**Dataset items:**
= = =

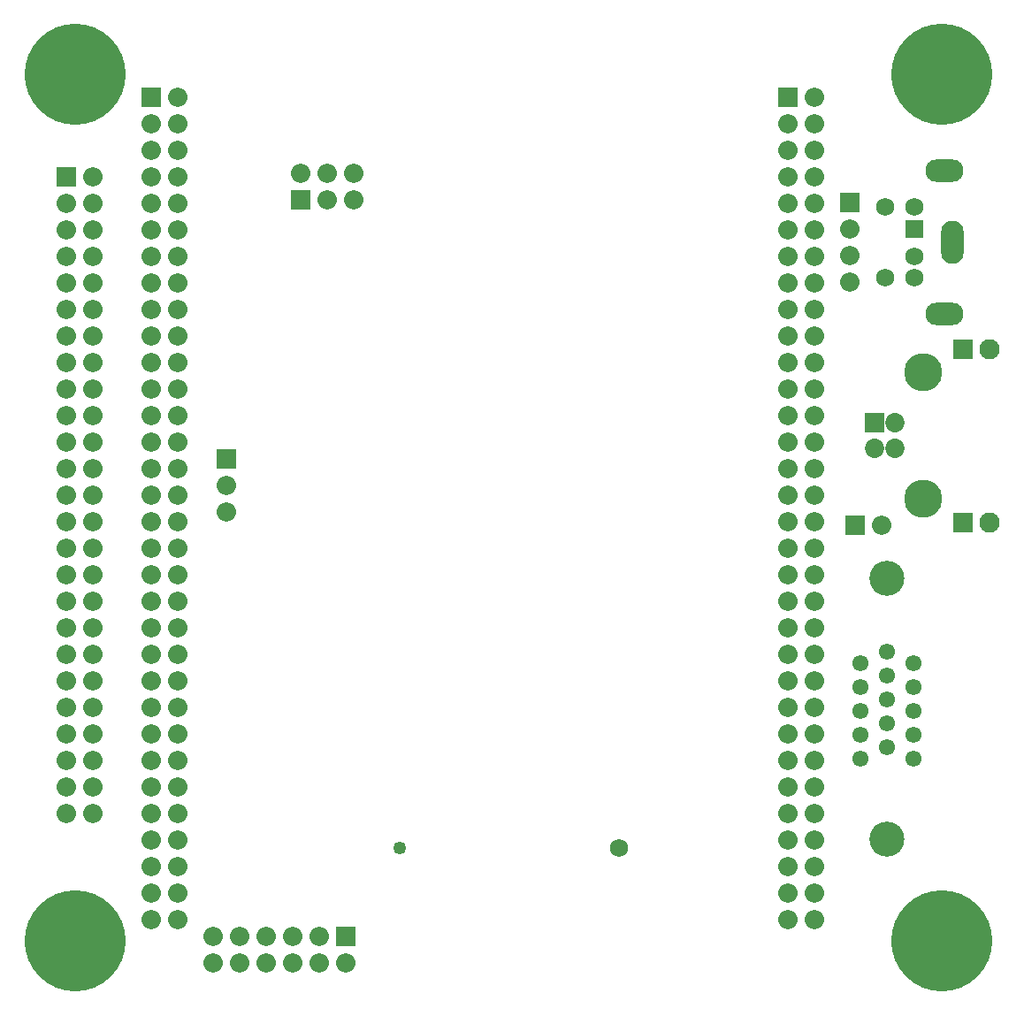
<source format=gbr>
G04 #@! TF.GenerationSoftware,KiCad,Pcbnew,(5.1.5)-3*
G04 #@! TF.CreationDate,2021-03-10T17:56:34-05:00*
G04 #@! TF.ProjectId,RETRO-EP4CE15,52455452-4f2d-4455-9034-434531352e6b,3*
G04 #@! TF.SameCoordinates,Original*
G04 #@! TF.FileFunction,Soldermask,Bot*
G04 #@! TF.FilePolarity,Negative*
%FSLAX46Y46*%
G04 Gerber Fmt 4.6, Leading zero omitted, Abs format (unit mm)*
G04 Created by KiCad (PCBNEW (5.1.5)-3) date 2021-03-10 17:56:34*
%MOMM*%
%LPD*%
G04 APERTURE LIST*
%ADD10R,1.852400X1.852400*%
%ADD11C,1.852400*%
%ADD12C,3.652400*%
%ADD13C,1.952400*%
%ADD14R,1.952400X1.952400*%
%ADD15O,1.852400X1.852400*%
%ADD16O,3.652400X2.152400*%
%ADD17R,1.752400X1.752400*%
%ADD18C,1.752400*%
%ADD19O,2.152400X4.152400*%
%ADD20C,9.677400*%
%ADD21C,1.252400*%
%ADD22C,3.352400*%
%ADD23C,1.549400*%
G04 APERTURE END LIST*
D10*
X92532200Y-49326800D03*
D11*
X92532200Y-51826800D03*
X94532200Y-51826800D03*
X94532200Y-49326800D03*
D12*
X97242200Y-44556800D03*
X97242200Y-56596800D03*
D13*
X103555800Y-42291000D03*
D14*
X101015800Y-42291000D03*
D15*
X86790000Y-96906000D03*
X84250000Y-96906000D03*
X86790000Y-94366000D03*
X84250000Y-94366000D03*
X86790000Y-91826000D03*
X84250000Y-91826000D03*
X86790000Y-89286000D03*
X84250000Y-89286000D03*
X86790000Y-86746000D03*
X84250000Y-86746000D03*
X86790000Y-84206000D03*
X84250000Y-84206000D03*
X86790000Y-81666000D03*
X84250000Y-81666000D03*
X86790000Y-79126000D03*
X84250000Y-79126000D03*
X86790000Y-76586000D03*
X84250000Y-76586000D03*
X86790000Y-74046000D03*
X84250000Y-74046000D03*
X86790000Y-71506000D03*
X84250000Y-71506000D03*
X86790000Y-68966000D03*
X84250000Y-68966000D03*
X86790000Y-66426000D03*
X84250000Y-66426000D03*
X86790000Y-63886000D03*
X84250000Y-63886000D03*
X86790000Y-61346000D03*
X84250000Y-61346000D03*
X86790000Y-58806000D03*
X84250000Y-58806000D03*
X86790000Y-56266000D03*
X84250000Y-56266000D03*
X86790000Y-53726000D03*
X84250000Y-53726000D03*
X86790000Y-51186000D03*
X84250000Y-51186000D03*
X86790000Y-48646000D03*
X84250000Y-48646000D03*
X86790000Y-46106000D03*
X84250000Y-46106000D03*
X86790000Y-43566000D03*
X84250000Y-43566000D03*
X86790000Y-41026000D03*
X84250000Y-41026000D03*
X86790000Y-38486000D03*
X84250000Y-38486000D03*
X86790000Y-35946000D03*
X84250000Y-35946000D03*
X86790000Y-33406000D03*
X84250000Y-33406000D03*
X86790000Y-30866000D03*
X84250000Y-30866000D03*
X86790000Y-28326000D03*
X84250000Y-28326000D03*
X86790000Y-25786000D03*
X84250000Y-25786000D03*
X86790000Y-23246000D03*
X84250000Y-23246000D03*
X86790000Y-20706000D03*
X84250000Y-20706000D03*
X86790000Y-18166000D03*
D10*
X84250000Y-18166000D03*
D15*
X25850000Y-96906000D03*
X23310000Y-96906000D03*
X25850000Y-94366000D03*
X23310000Y-94366000D03*
X25850000Y-91826000D03*
X23310000Y-91826000D03*
X25850000Y-89286000D03*
X23310000Y-89286000D03*
X25850000Y-86746000D03*
X23310000Y-86746000D03*
X25850000Y-84206000D03*
X23310000Y-84206000D03*
X25850000Y-81666000D03*
X23310000Y-81666000D03*
X25850000Y-79126000D03*
X23310000Y-79126000D03*
X25850000Y-76586000D03*
X23310000Y-76586000D03*
X25850000Y-74046000D03*
X23310000Y-74046000D03*
X25850000Y-71506000D03*
X23310000Y-71506000D03*
X25850000Y-68966000D03*
X23310000Y-68966000D03*
X25850000Y-66426000D03*
X23310000Y-66426000D03*
X25850000Y-63886000D03*
X23310000Y-63886000D03*
X25850000Y-61346000D03*
X23310000Y-61346000D03*
X25850000Y-58806000D03*
X23310000Y-58806000D03*
X25850000Y-56266000D03*
X23310000Y-56266000D03*
X25850000Y-53726000D03*
X23310000Y-53726000D03*
X25850000Y-51186000D03*
X23310000Y-51186000D03*
X25850000Y-48646000D03*
X23310000Y-48646000D03*
X25850000Y-46106000D03*
X23310000Y-46106000D03*
X25850000Y-43566000D03*
X23310000Y-43566000D03*
X25850000Y-41026000D03*
X23310000Y-41026000D03*
X25850000Y-38486000D03*
X23310000Y-38486000D03*
X25850000Y-35946000D03*
X23310000Y-35946000D03*
X25850000Y-33406000D03*
X23310000Y-33406000D03*
X25850000Y-30866000D03*
X23310000Y-30866000D03*
X25850000Y-28326000D03*
X23310000Y-28326000D03*
X25850000Y-25786000D03*
X23310000Y-25786000D03*
X25850000Y-23246000D03*
X23310000Y-23246000D03*
X25850000Y-20706000D03*
X23310000Y-20706000D03*
X25850000Y-18166000D03*
D10*
X23310000Y-18166000D03*
D16*
X99250000Y-38950000D03*
X99250000Y-25250000D03*
D17*
X96400000Y-30800000D03*
D18*
X96400000Y-33400000D03*
X96400000Y-28700000D03*
X96400000Y-35500000D03*
X93600000Y-28700000D03*
X93600000Y-35500000D03*
D19*
X100050000Y-32100000D03*
D20*
X16000000Y-16000000D03*
X99000000Y-16000000D03*
X16000000Y-99000000D03*
X99000000Y-99000000D03*
D15*
X93218000Y-59182000D03*
D10*
X90678000Y-59182000D03*
D15*
X90200000Y-35920000D03*
X90200000Y-33380000D03*
X90200000Y-30840000D03*
D10*
X90200000Y-28300000D03*
X15140000Y-25800000D03*
D15*
X17680000Y-25800000D03*
X15140000Y-28340000D03*
X17680000Y-28340000D03*
X15140000Y-30880000D03*
X17680000Y-30880000D03*
X15140000Y-33420000D03*
X17680000Y-33420000D03*
X15140000Y-35960000D03*
X17680000Y-35960000D03*
X15140000Y-38500000D03*
X17680000Y-38500000D03*
X15140000Y-41040000D03*
X17680000Y-41040000D03*
X15140000Y-43580000D03*
X17680000Y-43580000D03*
X15140000Y-46120000D03*
X17680000Y-46120000D03*
X15140000Y-48660000D03*
X17680000Y-48660000D03*
X15140000Y-51200000D03*
X17680000Y-51200000D03*
X15140000Y-53740000D03*
X17680000Y-53740000D03*
X15140000Y-56280000D03*
X17680000Y-56280000D03*
X15140000Y-58820000D03*
X17680000Y-58820000D03*
X15140000Y-61360000D03*
X17680000Y-61360000D03*
X15140000Y-63900000D03*
X17680000Y-63900000D03*
X15140000Y-66440000D03*
X17680000Y-66440000D03*
X15140000Y-68980000D03*
X17680000Y-68980000D03*
X15140000Y-71520000D03*
X17680000Y-71520000D03*
X15140000Y-74060000D03*
X17680000Y-74060000D03*
X15140000Y-76600000D03*
X17680000Y-76600000D03*
X15140000Y-79140000D03*
X17680000Y-79140000D03*
X15140000Y-81680000D03*
X17680000Y-81680000D03*
X15140000Y-84220000D03*
X17680000Y-84220000D03*
X15140000Y-86760000D03*
X17680000Y-86760000D03*
D18*
X68079000Y-90043000D03*
D21*
X47079000Y-90043000D03*
D10*
X30480000Y-52832000D03*
D15*
X30480000Y-55372000D03*
X30480000Y-57912000D03*
D10*
X41910000Y-98552000D03*
D15*
X41910000Y-101092000D03*
X39370000Y-98552000D03*
X39370000Y-101092000D03*
X36830000Y-98552000D03*
X36830000Y-101092000D03*
X34290000Y-98552000D03*
X34290000Y-101092000D03*
X31750000Y-98552000D03*
X31750000Y-101092000D03*
X29210000Y-98552000D03*
X29210000Y-101092000D03*
D22*
X93779340Y-64213740D03*
D23*
X91239340Y-76974700D03*
X91239340Y-74688700D03*
X91239340Y-72397620D03*
X91239340Y-79268320D03*
X91239340Y-81556860D03*
X93779340Y-78122780D03*
X93779340Y-75834240D03*
X93779340Y-73543160D03*
X93779340Y-71252080D03*
D22*
X93779340Y-89202260D03*
D23*
X93779340Y-80413860D03*
X96319340Y-72397620D03*
X96319340Y-74688700D03*
X96316800Y-76977240D03*
X96319340Y-79268320D03*
X96319340Y-81556860D03*
D10*
X37617400Y-28016200D03*
D15*
X37617400Y-25476200D03*
X40157400Y-28016200D03*
X40157400Y-25476200D03*
X42697400Y-28016200D03*
X42697400Y-25476200D03*
D14*
X100990400Y-58953400D03*
D13*
X103530400Y-58953400D03*
M02*

</source>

= = =

**EXERCISE DESCRIPTION:** Among the lines above, return those that hold the word "APERTURE".

**ANSWER BOX:**
G04 APERTURE LIST*
G04 APERTURE END LIST*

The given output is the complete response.